Five Senate Republicans publicly opposed the bill as drafted, even before the new CBO score.

After the score's release, the prospect for advancing the bill was in doubt, as two Republican senators, Rand Paul and Susan Collins, said they would not vote for a motion to proceed to the legislation.

Should three Republicans join all Democrats in opposition, the bill would stall in the Senate unless McConnell returns with enough changes to draw some back on board.

"I want to work w/ my GOP & Dem colleagues to fix the flaws in ACA," Collins, a moderate from Maine, said on Twitter, in a noteworthy expression of support for fixing, and not replacing, Obamacare.

"CBO analysis shows Senate bill won't do it. I will vote no on mtp [motion to proceed]."

With Republicans in a 52-48 majority, McConnell can afford only two defectors. In the event of a tie, Vice President Mike Pence would still give Republicans a win.

Some Republicans have expressed concerns with the way the bill slashes the expansion of Medicaid, America's public health programme for the poor and disabled.

Thirty-one states have expanded Medicaid to include millions of people whose income is up to 38% above the poverty level.

Despite potential roadblocks, Trump said Republicans were working "very hard to get there, with no help from the Democrats".

Over the weekend, Trump spoke "extensively" with Republicans, including Paul, Ted Cruz and Ron Johnson, the White House said.

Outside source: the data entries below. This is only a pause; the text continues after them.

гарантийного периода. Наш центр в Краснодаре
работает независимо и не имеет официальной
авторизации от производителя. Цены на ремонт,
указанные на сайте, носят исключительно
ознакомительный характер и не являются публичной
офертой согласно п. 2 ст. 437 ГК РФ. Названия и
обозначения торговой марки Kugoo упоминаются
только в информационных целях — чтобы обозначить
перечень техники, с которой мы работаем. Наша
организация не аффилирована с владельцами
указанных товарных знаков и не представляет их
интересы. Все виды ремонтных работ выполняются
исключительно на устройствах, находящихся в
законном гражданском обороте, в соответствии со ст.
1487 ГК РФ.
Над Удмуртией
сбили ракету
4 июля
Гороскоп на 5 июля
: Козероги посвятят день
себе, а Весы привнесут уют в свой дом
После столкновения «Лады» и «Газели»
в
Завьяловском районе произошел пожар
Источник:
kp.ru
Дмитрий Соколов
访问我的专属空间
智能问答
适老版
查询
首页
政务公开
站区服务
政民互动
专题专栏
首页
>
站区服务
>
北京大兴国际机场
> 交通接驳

But frustration with the legislation was clear.

"It's a terrible bill," said Paul. "Twenty-five percent of the people like it, 75% of people don't like it."

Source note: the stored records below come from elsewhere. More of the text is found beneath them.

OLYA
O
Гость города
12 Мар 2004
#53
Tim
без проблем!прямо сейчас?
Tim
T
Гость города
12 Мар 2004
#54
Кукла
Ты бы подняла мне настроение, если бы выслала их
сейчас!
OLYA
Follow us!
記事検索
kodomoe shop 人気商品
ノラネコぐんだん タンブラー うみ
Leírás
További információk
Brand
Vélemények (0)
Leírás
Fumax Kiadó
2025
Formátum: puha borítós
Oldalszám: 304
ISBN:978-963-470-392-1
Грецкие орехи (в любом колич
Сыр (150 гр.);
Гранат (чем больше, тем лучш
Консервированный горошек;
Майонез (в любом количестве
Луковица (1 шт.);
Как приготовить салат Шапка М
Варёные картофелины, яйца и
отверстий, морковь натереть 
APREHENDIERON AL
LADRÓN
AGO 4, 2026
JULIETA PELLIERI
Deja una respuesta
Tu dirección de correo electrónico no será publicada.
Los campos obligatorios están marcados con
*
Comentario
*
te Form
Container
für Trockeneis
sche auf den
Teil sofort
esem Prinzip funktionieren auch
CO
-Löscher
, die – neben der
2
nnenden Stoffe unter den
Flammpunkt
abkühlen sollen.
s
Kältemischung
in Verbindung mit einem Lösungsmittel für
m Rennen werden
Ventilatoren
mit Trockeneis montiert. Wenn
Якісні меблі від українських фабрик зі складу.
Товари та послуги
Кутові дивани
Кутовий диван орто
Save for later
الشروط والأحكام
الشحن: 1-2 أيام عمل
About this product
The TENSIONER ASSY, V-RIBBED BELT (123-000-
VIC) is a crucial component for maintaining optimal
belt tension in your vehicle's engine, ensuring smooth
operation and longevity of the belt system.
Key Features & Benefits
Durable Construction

The plan would create a new system of federal tax credits to assist people buying health insurance, while allowing states the ability to drop many benefits required under the ACA, such as maternity care and emergency services.

Republicans have introduced slight changes to the legislation, including a provision that penalises those who let their insurance lapse for 63 days or more.

The six-month "lockout" is aimed at nudging people into maintaining insurance at all times.

'Giant 'Stop' sign' 

But misgivings about the measure have grown, particularly in states that expanded Medicaid.

Senate Democratic Minority Leader Chuck Schumer assailed the legislation, saying the CBO score confirms it is "every bit as mean as the House bill" and should be read by Republicans "like a giant 'Stop' sign".

"Trumpcare will lead to higher costs and less care, and will lead to tens of millions of Americans without insurance," he added.

Concern echoed outside Congress too, with the nation's largest association of physicians joining other groups in sternly opposing the effort.

"Medicine has long operated under the precept of... 'first, do no harm'," the American Medical Association wrote to Senate Republicans. 

"The draft legislation violates that standard on many levels."